Browne’s defense at the 2019 Baltimore City Circuit Court trial was that he did not hit Zaray and that the youngster had preexisting injuries after having spent time with his father.
The prosecution successfully moved for the admission of Browne’s 2014 Alford plea to first-degree child abuse in Kendall’s 2013 death.
Judge Charles J. Peters held that the prior crime could be introduced to show absence of accident. Peters said the evidentiary value outweighed the risk of unfairness to Browne before the jury because the state’s case against him was otherwise weak.
The jury found Browne guilty of second-degree murder and first-degree abuse resulting in a child’s death. He was sentenced in November 2019 to life in prison plus 40 years.
The Appellate Court upheld the conviction in an unreported opinion last December.
“The primary function of the doctrine of chances is to show, through its showing of inherent improbability, that the recurrence of a second strange event was not an accident,” Judge Charles E. Moylan Jr. wrote for the 2-1 majority.

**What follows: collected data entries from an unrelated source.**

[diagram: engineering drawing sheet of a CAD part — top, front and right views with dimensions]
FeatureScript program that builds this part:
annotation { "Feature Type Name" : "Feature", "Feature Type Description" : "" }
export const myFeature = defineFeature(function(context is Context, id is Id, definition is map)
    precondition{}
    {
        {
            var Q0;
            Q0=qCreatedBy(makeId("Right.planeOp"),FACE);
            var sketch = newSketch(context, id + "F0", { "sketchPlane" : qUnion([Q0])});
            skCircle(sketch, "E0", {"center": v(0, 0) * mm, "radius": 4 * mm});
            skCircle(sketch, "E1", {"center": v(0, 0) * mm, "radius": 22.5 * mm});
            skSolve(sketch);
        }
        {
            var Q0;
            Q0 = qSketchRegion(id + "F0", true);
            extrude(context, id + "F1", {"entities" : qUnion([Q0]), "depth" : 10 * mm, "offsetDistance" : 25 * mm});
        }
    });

“The focus is on the event itself, and not on the character of the perpetrator of the event, added Moylan, a retired judge who sat by special assignment. “Because of the non-character focus of the examination, the propensity rule is never even involved, let alone violated.”
Moylan was joined in the opinion by Judge Rosalyn Tang. Judge Kevin F. Arthur dissented in Francois Browne v. State of Maryland, No. 495 September Term 2021.
Browne then sought review by the Supreme Court.